The young baronet sank back in his chair and his chin fell forward upon his chest. The doctor sprang to a side table and poured out a half glass of liqueur brandy which he held to his patient’s lips. A little fleck of colour came into his cheeks as he drank it down.

“Perhaps I spoke a little abruptly,” said the doctor. “But you must have known the nature of your complaint, why otherwise should you have come to me?”

“God help me, I suspected it — but only to-day when my leg grew bad. My father had a leg like this.”

“It was from him, then?”

“No, from my grandfather. You have heard of Sir Rupert Norton, the great Corinthian?”

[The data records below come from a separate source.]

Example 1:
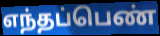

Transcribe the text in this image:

எந்தப்பெண்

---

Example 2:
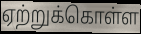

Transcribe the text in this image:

ஏற்றுக்கொள்ள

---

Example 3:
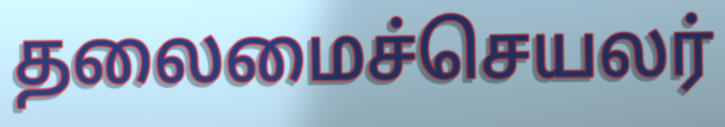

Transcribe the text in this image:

தலைமைச்செயலர்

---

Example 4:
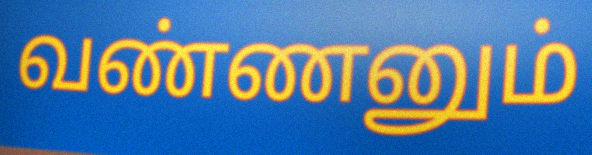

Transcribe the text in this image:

வண்ணனும்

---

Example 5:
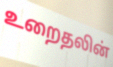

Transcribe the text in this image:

உறைதலின்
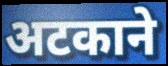
अटकाने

The doctor was a man of wide reading with a retentive memory. The name brought back to him instantly the remembrance of the sinister reputation of its owner — a notorious buck of the thirties, who had gambled and duelled and steeped himself in drink and debauchery until even the vile set with whom he consorted had shrunk away from him in horror, and left him to a sinister old age with the barmaid wife whom in some drunken frolic he had espoused. As he looked at the young man still leaning back in the leather chair, there seemed for the instant to flicker up behind him some vague presentiment of that foul old dandy with his dangling seals, many-wreathed scarf, and dark, satyric face. What was he now? An armful of bones in a mouldy box. But his deeds — they were living and rotting the blood in the veins of an innocent man.

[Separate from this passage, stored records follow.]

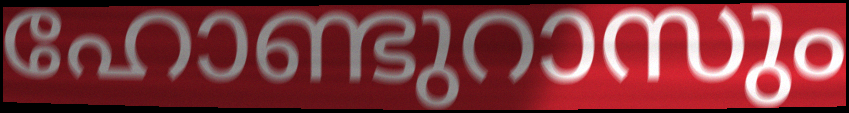
ഹോണ്ടുറാസും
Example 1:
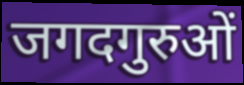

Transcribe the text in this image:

जगदगुरुओं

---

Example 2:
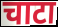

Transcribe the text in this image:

चाटा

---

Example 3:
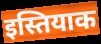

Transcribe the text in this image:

इस्तियाक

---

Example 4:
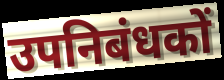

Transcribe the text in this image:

उपनिबंधकों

“I see that you have heard of him,” said the young baronet. “He died horribly, I have been told, but not more horribly than he had lived. My father was his only son. He was a studious, man, fond of books and canaries and the country. But his innocent life did not save him.”

“His symptoms were cutaneous, I understand.”

“He wore gloves in the house. That was the first thing I can remember. And then it was his throat, and then his legs. He used to ask me so often about my own health, and I thought him so fussy, for how could I tell what the meaning of it was? He was always watching me — always with a sidelong eye fixed upon me. Now at last I know what he was watching for.”

“Had you brothers or sisters?”

“None, thank God!”

“Well, well, it is a sad case, and very typical of many which come in my way. You are no lonely sufferer, Sir Francis. There are many thousands who bear the same cross as you do.”

“But where’s the justice of it, doctor?” cried the young man, springing from the chair and pacing up and down the consulting-room. “If I were heir to my grandfather’s sins as well as to their results I could understand it, but I am of my father’s type; I love all that is gentle and beautiful, music and poetry and art. The coarse and animal is abhorrent to me. Ask any of my friends and they would tell you that. And now that this vile, loathsome thing — Ach, I am polluted to the marrow, soaked in abomination! And why? Haven’t I a right to ask why? Did I do it? Was it my fault? Could I help being born? And look at me now, blighted and blasted, just as life was at its sweetest! Talk about the sins of the father! How about the sins of the Creator!” He shook his two clenched hands in the air, the poor, impotent atom with his pinpoint of brain caught in the whirl of the infinite.

The doctor rose and placing his hands upon his shoulders he pressed him back into his chair again.